- Conjunto de tarefas
- A) Reproduza, do texto sobre o Orçamento do Estado de 2017, o trecho que começa nas palavras "As freguesias do" e termina depois de "pela Câmara Municipal.".
- B) No texto sobre o Orçamento do Estado de 2017, quanto receberam as freguesias através do FFF no Orçamento de 2016?

- Texto fornecido

As freguesias do município de Lisboa, que recebem transferências à parte por terem feito uma reforma administrativa própria, recebem um montante global de 70,8 milhões de euros para realizarem competências próprias que antes eram realizadas pela Câmara Municipal.

A proposta prevê ainda uma verba de oito milhões de euros para remuneração dos presidentes de junta que desempenham a função a tempo inteiro e a meio tempo, que têm de solicitar este regime à Direção-geral das Autarquias Locais até ao final do primeiro trimestre de 2017.

No Orçamento de 2016, as freguesias receberam 186 milhões de euros através do FFF e no ano anterior 184 milhões.

Madeira com 242 milhões e Açores com 250

A Madeira vai receber no próximo ano quase 242 milhões de euros, menos dois milhões do que a verba aprovada para 2016, segundo uma versão do articulado do Orçamento do Estado de 2017 a que a Lusa teve acesso.

De acordo com esta versão, datada de 13 de outubro, o Estado irá atribuir no próximo ano à Região Autónoma da Madeira 241.889.967,00 euros. Deste valor, 172.778.548,00 euros são transferidos nos termos do artigo 48.º da Lei das Finanças das Regiões Autónomas e 69.111.419,00 euros no termos do artigo 49.º da mesma lei.

Em 2017, à semelhança deste ano, “as regiões autónomas não podem acordar contratualmente novos empréstimos, incluindo todas as formas de dívida que impliquem um aumento do seu endividamento líquido”.

No entanto, há exceções, como “o valor dos empréstimos destinados exclusivamente ao financiamento da contrapartida regional de projetos com a comparticipação dos FEEI [Fundos Europeus Estruturais e de Investimento] ou de fundos de apoio aos investimentos inscritos no Orçamento da União Europeia”.

(Fontes de documentos em texto simples)
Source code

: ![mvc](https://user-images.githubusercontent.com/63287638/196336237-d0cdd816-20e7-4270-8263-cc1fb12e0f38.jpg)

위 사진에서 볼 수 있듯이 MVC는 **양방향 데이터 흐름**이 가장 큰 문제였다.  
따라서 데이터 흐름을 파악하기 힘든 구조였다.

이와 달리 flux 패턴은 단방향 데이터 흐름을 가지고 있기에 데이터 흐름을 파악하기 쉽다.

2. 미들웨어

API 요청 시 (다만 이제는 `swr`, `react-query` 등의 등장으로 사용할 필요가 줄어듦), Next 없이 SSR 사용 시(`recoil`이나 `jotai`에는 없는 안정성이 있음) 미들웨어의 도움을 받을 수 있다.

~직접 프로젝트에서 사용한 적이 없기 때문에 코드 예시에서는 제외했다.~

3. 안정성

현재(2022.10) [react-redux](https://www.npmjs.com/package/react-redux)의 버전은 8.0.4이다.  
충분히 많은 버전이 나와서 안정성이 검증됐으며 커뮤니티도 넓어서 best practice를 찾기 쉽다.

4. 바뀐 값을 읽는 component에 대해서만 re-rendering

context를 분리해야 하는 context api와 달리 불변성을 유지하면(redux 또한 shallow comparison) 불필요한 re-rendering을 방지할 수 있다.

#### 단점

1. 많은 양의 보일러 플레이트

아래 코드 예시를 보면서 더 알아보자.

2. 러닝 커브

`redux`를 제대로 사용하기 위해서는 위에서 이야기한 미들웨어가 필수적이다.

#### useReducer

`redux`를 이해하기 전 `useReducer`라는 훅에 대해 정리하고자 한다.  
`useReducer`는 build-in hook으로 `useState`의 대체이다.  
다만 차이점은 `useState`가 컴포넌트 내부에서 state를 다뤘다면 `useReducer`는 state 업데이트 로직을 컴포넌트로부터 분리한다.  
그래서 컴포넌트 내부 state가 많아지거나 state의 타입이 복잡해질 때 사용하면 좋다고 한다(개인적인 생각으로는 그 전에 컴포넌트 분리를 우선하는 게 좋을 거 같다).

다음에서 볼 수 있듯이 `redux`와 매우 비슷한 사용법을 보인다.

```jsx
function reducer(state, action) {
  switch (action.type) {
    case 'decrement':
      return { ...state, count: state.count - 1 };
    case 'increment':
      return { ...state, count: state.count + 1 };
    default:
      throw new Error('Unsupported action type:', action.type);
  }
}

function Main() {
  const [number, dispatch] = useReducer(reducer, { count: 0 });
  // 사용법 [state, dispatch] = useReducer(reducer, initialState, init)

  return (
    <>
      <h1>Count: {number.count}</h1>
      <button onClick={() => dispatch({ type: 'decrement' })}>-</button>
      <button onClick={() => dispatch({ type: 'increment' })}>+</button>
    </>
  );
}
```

- Soluções das tarefas
- A)
As freguesias do município de Lisboa, que recebem transferências à parte por terem feito uma reforma administrativa própria, recebem um montante global de 70,8 milhões de euros para realizarem competências próprias que antes eram realizadas pela Câmara Municipal.

- B) 186 milhões de euros.